==== RECORDS TO PROCESS

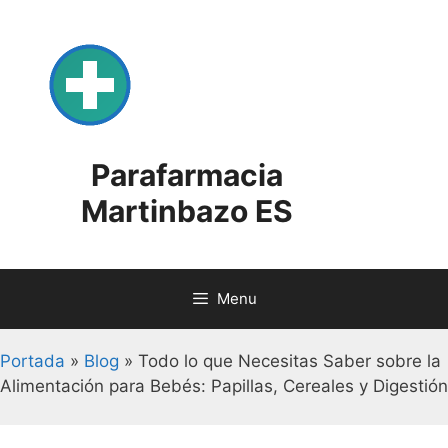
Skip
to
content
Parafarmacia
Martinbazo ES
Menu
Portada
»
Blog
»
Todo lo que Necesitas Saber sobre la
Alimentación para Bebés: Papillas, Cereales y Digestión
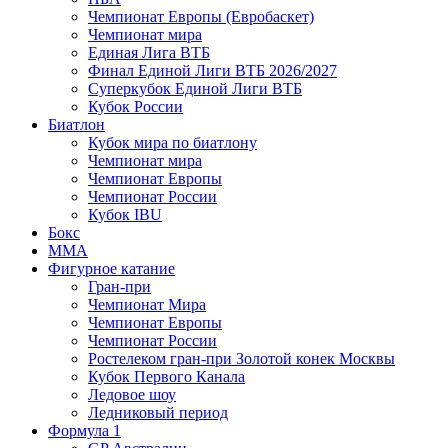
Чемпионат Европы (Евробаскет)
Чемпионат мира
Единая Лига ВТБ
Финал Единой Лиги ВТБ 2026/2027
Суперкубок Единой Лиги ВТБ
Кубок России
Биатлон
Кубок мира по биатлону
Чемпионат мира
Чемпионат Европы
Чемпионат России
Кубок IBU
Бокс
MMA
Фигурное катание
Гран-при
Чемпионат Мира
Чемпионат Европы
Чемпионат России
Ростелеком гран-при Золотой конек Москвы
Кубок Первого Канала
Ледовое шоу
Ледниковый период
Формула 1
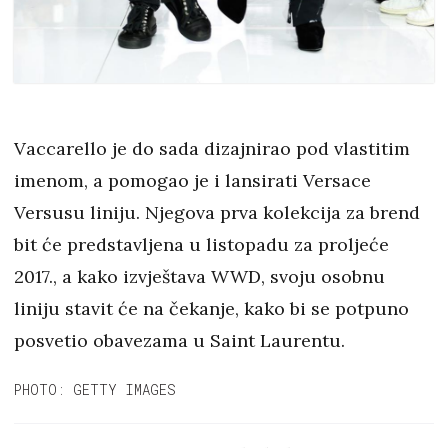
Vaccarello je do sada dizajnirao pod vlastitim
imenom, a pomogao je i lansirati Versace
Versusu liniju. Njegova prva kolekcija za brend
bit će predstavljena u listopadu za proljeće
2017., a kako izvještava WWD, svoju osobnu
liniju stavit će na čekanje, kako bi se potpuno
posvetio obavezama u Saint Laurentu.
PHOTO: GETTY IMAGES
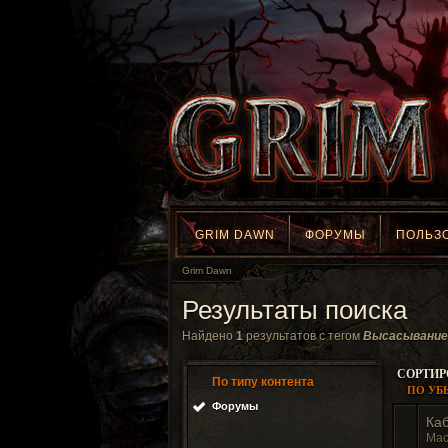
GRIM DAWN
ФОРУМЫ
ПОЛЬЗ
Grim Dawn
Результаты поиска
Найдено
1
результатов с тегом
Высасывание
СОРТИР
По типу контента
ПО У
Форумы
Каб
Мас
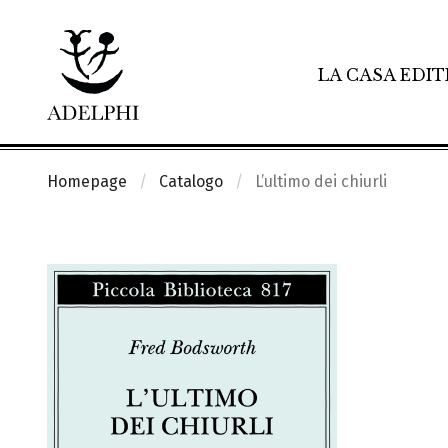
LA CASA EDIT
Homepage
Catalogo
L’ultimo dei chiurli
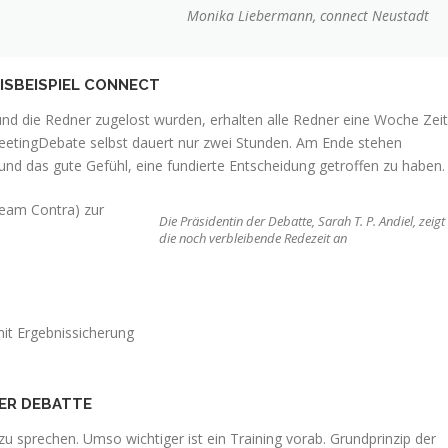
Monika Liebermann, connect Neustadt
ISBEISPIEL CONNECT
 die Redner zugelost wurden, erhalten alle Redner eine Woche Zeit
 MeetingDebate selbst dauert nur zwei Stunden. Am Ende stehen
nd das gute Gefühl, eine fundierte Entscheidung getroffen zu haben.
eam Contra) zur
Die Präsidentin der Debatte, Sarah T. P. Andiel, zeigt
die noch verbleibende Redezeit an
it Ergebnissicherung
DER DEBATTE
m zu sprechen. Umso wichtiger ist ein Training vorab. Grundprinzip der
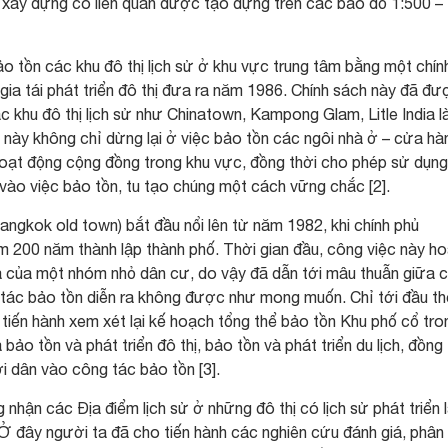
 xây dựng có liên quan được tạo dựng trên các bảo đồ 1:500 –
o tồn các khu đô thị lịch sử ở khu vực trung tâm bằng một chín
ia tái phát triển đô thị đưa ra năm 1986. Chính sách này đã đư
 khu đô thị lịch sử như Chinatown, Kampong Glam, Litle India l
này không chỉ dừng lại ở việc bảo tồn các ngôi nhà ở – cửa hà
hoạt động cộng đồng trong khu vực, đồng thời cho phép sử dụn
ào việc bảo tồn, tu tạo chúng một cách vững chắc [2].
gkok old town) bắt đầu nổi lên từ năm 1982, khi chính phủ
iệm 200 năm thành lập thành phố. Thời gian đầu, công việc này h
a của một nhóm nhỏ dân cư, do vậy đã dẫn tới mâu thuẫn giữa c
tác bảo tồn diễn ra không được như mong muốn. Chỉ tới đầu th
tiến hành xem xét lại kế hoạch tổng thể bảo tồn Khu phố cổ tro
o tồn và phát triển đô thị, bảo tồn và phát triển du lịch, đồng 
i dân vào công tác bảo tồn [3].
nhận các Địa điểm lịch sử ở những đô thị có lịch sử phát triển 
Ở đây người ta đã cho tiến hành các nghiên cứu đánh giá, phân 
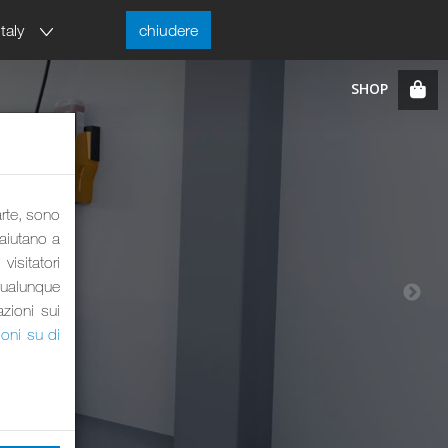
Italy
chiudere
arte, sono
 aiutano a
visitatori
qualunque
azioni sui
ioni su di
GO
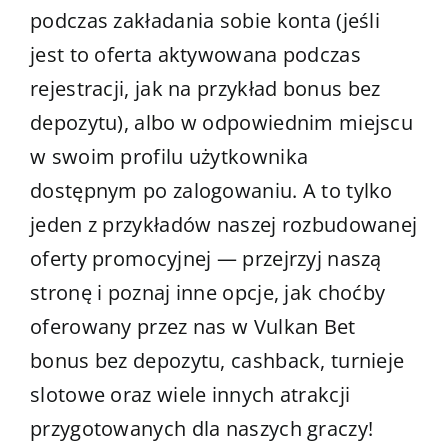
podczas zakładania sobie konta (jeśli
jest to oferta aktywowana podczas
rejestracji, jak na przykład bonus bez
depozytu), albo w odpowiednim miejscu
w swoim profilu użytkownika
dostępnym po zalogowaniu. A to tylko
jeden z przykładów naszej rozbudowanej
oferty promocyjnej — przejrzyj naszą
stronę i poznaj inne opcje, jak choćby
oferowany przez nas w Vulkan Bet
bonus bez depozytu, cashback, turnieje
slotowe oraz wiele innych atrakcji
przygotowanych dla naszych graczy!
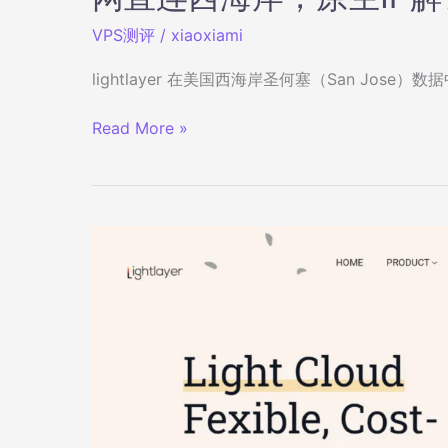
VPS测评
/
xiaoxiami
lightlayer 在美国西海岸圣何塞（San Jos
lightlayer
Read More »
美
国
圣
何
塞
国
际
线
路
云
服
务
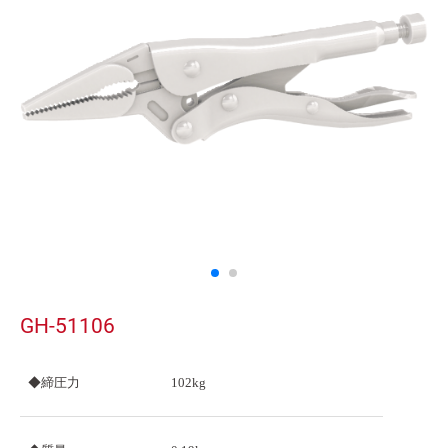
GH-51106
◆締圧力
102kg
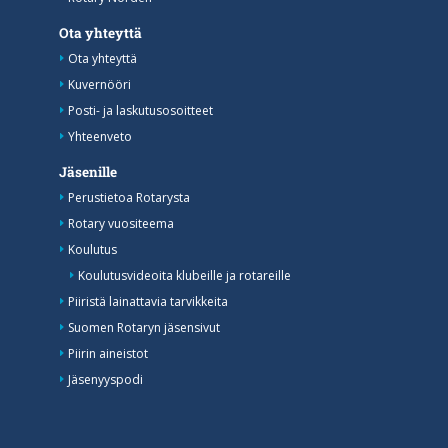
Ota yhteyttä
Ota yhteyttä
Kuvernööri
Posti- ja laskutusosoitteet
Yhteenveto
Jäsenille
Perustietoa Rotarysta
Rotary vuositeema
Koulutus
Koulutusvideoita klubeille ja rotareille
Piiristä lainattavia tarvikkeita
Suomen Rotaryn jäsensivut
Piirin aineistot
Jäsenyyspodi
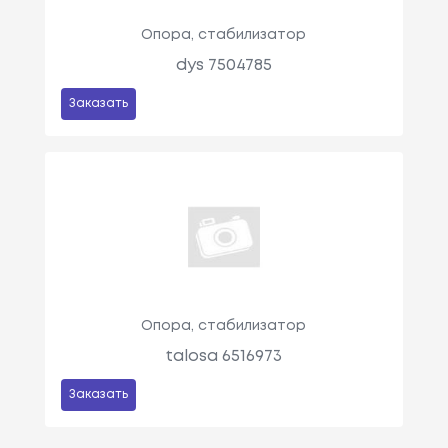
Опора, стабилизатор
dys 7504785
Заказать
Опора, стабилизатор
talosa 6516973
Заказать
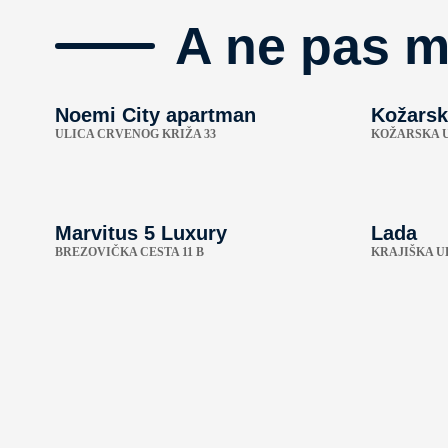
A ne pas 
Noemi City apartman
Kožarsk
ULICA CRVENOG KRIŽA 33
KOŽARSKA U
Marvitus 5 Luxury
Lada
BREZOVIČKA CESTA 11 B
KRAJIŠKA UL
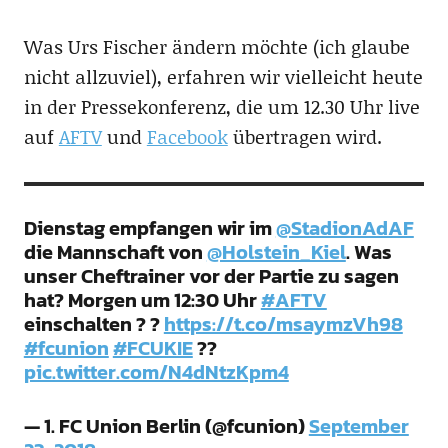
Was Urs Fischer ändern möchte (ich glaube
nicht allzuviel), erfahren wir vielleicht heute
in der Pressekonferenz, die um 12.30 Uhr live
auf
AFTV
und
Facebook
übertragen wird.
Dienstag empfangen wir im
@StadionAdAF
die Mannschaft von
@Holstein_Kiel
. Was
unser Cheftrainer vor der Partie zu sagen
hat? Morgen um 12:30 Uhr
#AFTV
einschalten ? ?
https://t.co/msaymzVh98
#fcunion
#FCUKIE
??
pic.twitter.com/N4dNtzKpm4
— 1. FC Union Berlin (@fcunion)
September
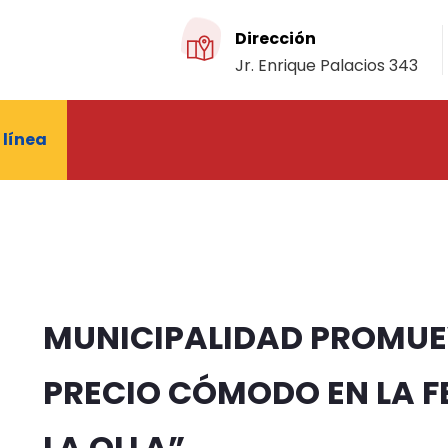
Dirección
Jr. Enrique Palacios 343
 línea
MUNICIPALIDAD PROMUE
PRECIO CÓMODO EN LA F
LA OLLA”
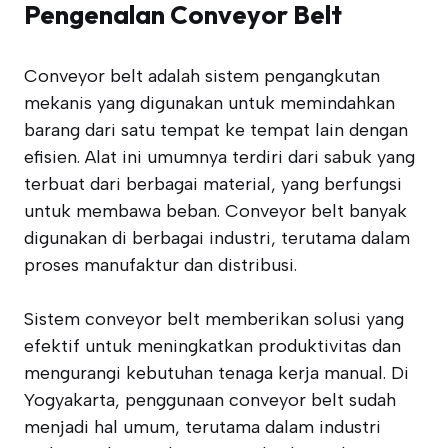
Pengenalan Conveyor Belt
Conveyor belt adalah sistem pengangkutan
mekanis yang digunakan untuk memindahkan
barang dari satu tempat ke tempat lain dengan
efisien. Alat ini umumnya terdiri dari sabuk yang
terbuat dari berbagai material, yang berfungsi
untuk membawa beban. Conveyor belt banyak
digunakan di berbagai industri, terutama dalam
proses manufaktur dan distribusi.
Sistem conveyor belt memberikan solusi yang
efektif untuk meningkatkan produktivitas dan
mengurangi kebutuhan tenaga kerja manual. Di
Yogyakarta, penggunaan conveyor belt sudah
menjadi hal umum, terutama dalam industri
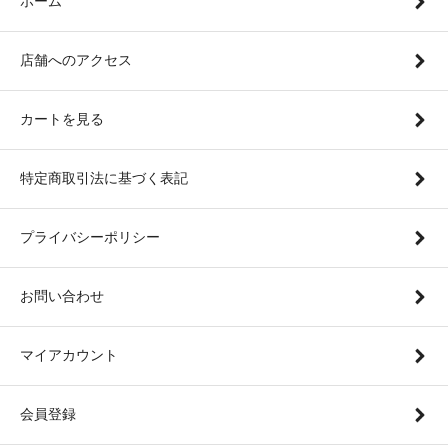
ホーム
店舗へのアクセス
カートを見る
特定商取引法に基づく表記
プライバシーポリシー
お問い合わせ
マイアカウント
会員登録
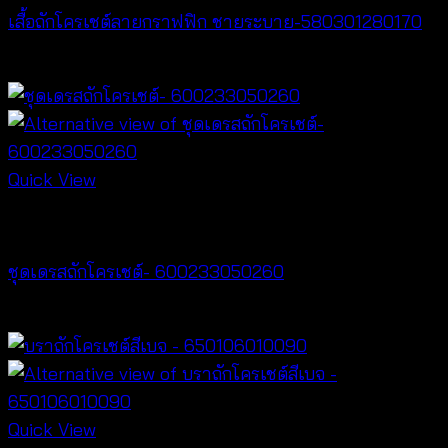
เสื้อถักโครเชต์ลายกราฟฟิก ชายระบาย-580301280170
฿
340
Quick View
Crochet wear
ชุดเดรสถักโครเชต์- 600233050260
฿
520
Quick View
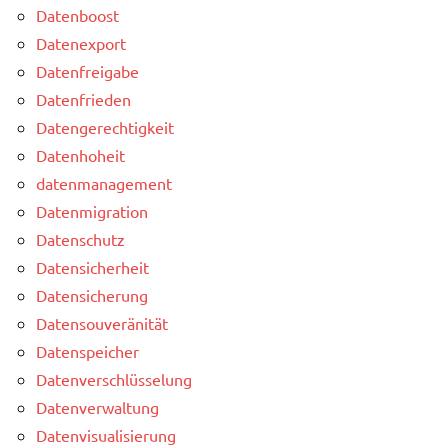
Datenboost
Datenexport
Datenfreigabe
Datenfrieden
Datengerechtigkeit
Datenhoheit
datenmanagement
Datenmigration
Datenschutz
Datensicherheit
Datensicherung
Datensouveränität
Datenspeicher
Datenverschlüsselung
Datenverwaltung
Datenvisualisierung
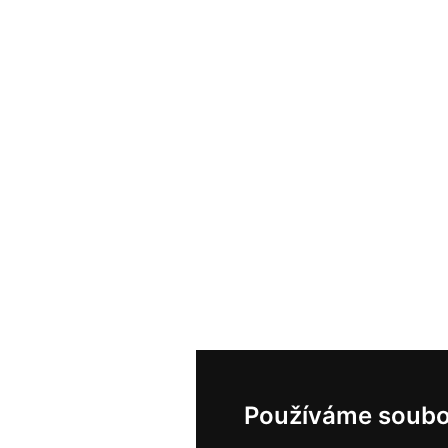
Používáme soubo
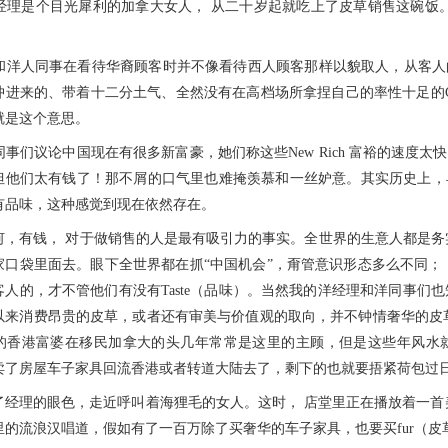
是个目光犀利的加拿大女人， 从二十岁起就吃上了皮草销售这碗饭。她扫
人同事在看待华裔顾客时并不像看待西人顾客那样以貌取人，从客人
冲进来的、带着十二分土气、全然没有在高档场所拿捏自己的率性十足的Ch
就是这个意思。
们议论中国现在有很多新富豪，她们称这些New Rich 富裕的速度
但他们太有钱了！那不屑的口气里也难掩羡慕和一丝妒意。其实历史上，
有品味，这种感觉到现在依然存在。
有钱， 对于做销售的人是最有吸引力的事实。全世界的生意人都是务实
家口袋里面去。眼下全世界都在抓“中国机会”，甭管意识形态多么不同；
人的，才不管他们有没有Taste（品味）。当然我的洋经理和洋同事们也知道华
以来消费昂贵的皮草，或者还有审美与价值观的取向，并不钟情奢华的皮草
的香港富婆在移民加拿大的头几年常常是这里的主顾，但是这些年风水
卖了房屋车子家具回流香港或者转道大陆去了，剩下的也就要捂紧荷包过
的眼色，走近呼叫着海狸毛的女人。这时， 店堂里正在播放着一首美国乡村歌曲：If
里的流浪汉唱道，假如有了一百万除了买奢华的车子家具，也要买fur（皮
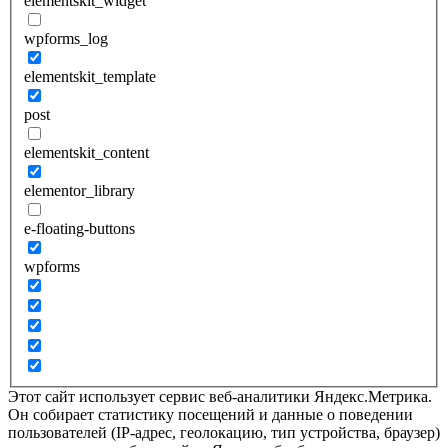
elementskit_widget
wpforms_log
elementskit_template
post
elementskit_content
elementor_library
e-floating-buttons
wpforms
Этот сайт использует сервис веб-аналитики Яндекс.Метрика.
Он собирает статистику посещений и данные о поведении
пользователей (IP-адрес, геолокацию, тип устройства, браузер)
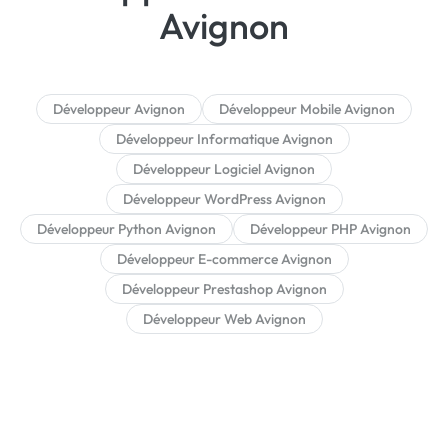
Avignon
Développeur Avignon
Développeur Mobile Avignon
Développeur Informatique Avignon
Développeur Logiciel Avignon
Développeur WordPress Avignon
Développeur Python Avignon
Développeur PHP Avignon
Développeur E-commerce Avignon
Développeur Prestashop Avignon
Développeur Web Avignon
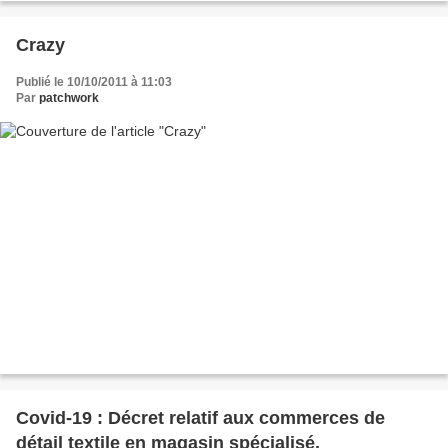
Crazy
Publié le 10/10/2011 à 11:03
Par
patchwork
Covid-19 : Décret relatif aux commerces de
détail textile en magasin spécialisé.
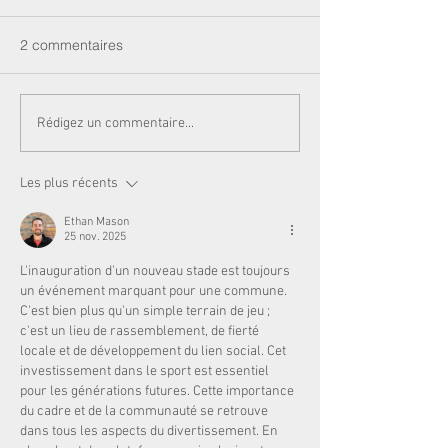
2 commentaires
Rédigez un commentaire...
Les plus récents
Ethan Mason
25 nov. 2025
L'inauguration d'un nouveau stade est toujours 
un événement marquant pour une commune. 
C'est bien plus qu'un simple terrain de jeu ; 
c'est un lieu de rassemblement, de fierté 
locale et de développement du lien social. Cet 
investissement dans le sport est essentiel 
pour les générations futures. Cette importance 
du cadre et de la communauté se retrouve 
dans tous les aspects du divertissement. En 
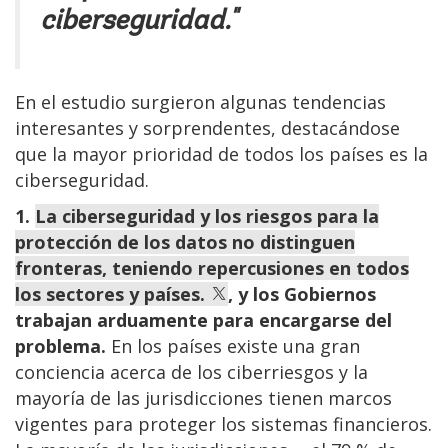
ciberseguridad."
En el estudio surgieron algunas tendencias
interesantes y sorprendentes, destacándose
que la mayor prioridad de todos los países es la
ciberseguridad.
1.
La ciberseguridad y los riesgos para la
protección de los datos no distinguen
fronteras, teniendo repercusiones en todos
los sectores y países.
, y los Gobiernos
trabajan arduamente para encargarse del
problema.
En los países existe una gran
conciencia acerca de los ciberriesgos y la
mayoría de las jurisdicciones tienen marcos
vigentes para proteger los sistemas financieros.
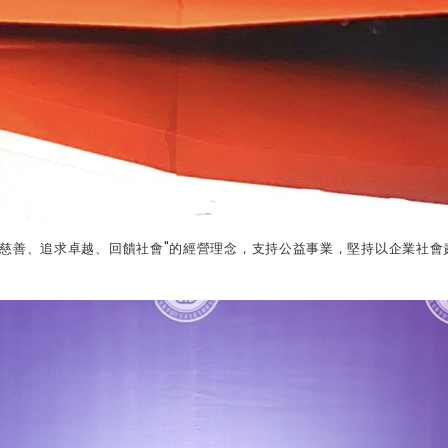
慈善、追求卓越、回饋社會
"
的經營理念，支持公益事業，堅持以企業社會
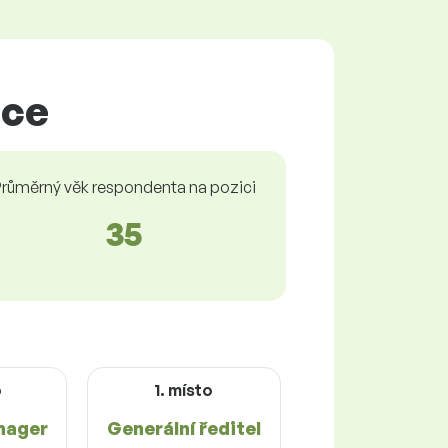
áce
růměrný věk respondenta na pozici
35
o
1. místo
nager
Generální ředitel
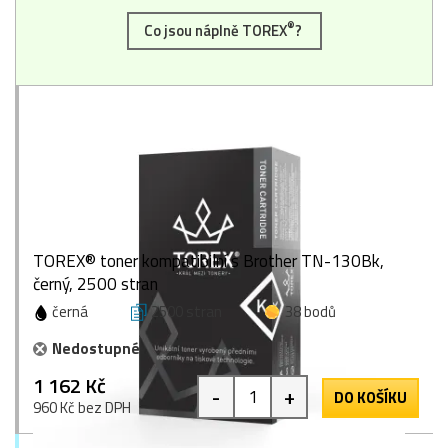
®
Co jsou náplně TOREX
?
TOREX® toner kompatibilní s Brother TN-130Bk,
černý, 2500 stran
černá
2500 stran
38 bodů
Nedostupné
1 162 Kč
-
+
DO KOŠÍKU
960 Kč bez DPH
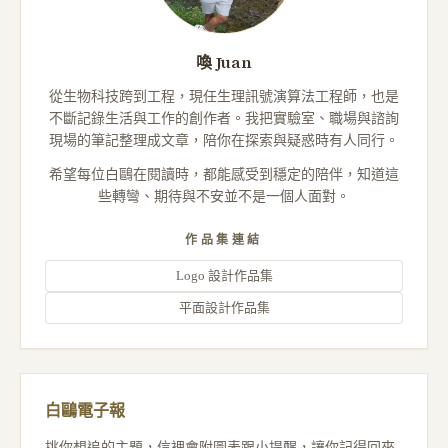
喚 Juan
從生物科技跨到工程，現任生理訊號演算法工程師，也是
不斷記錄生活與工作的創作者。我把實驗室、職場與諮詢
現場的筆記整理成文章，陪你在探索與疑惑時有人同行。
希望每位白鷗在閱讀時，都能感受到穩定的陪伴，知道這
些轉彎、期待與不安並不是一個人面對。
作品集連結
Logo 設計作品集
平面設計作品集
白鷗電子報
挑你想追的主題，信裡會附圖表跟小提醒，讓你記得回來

========

- PROBLEM TO SOLVE -
Look through the records and gather each line with the word "depozytu".

- EXPECTED ANSWER -
depozytu), albo w odpowiednim miejscu
bonus bez depozytu, cashback, turnieje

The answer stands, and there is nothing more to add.